Ukraine President Volodymyr Zelenskyy has called the collapse of the Kakhovka dam in southern Ukraine an act of “mass environmental destruction” and said the attack on such critical infrastructure would not alter Ukraine’s plans to retake territory from occupying Russian forces. Zelenskyy said Moscow was resigned to losing control of Russian-annexed Crimea and had destroyed the region’s water supply.
The Kremlin blamed Ukraine for the dam’s collapse on Tuesday, saying Kyiv had destroyed the site to distract from the faltering launch of its counteroffensive that Moscow had already blunted. The failure presents a new humanitarian disaster in the centre of a war zone as Ukraine prepares for its long-awaited counterattack. The dam’s reservoir in Ukraine’s Zaporizhia region, before its destruction, the dam had provided electricity and drinking water for hundreds of thousands of people in Ukraine.
The water level of the Dnipro River in Ukraine has dropped by between a metre and two metres, and the flooding has already submerged villages and towns around the city of Kherson. Russian officials warned that the central canal supplying water to the Russian-annexed Crimea peninsula receives drastically less water.
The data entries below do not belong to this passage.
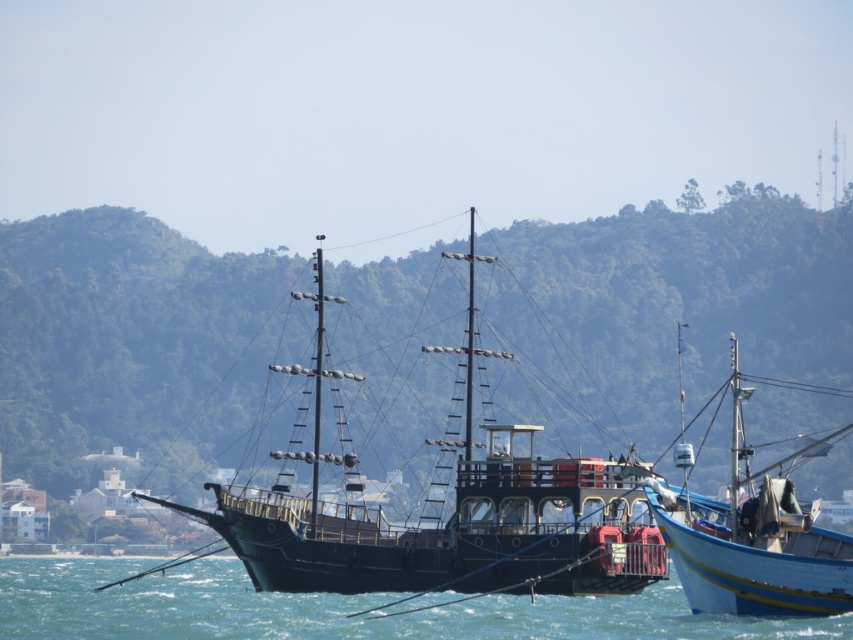
Is point (335, 579) farther from camera compared to point (757, 611)?

Yes, it is behind point (757, 611).

Which is below, wooden pirate ship at center or blue painted wooden boat at right?

blue painted wooden boat at right is lower down.

Between point (512, 442) and point (715, 589), which one is positioned in front?

Point (715, 589)

I want to click on wooden pirate ship at center, so click(451, 513).

Which is above, blue water at center or blue painted wooden boat at right?

Positioned higher is blue painted wooden boat at right.

Who is more distant from viewer, (x=13, y=634) or (x=730, y=588)?

Point (x=13, y=634)

The height and width of the screenshot is (640, 853). Find the location of `blue water at center`. blue water at center is located at coordinates (334, 609).

How much distance is there between wooden pirate ship at center and blue water at center?

They are 13.54 meters apart.

Who is more forward, (605,586) or (503,616)?

Point (503,616) is in front.

The image size is (853, 640). I want to click on wooden pirate ship at center, so click(451, 513).

Find the location of a particular element. Image resolution: width=853 pixels, height=640 pixels. wooden pirate ship at center is located at coordinates (451, 513).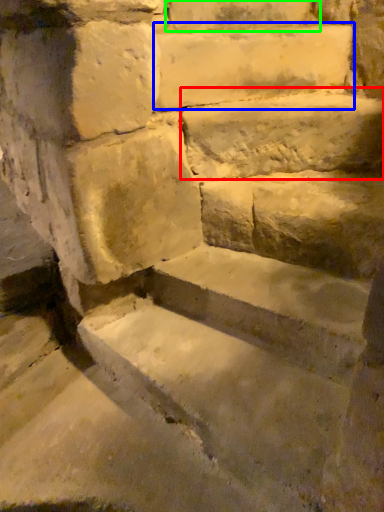
Question: Which object is positioned farthest from limestone (highlighted by a red box)? Select from limestone (highlighted by a blue box) and brick (highlighted by a green box).

Choices:
 (A) limestone
 (B) brick

Answer: (B)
At least 16,000 people have already lost their homes, and efforts are underway to provide clean water, money, and legal and emotional support to those affected. Russia and Ukraine traded blame for the disaster at an emergency meeting of the UN Security Council on Tuesday. The Russian and Ukrainian ambassadors at the council meeting gave “completely different accounts of what’s happened” to the dam.
The Russian ambassador made the point that there had been previous threats to the dam by Ukraine. In contrast, Ukraine pointed out that the dam was situated in territory controlled by Russian forces and that only mining it could have destroyed it, not an attack from afar.
Ukraine’s interior minister said that Russia was shelling areas where people were being evacuated from the dam’s flood waters and that two police officers had been wounded. Ben Barry, a senior fellow at the International Institute for Strategic Studies, said flooding from the dam would be to Moscow’s advantage in the short term, making it more difficult for Ukraine to do assault river crossings. Maciej Matysiak, a security expert at the Stratpoints Foundation and ex-deputy chief of Polish military counter-intelligence, said this creates an excellent defending position for Russians who expect Ukrainian offensive activity.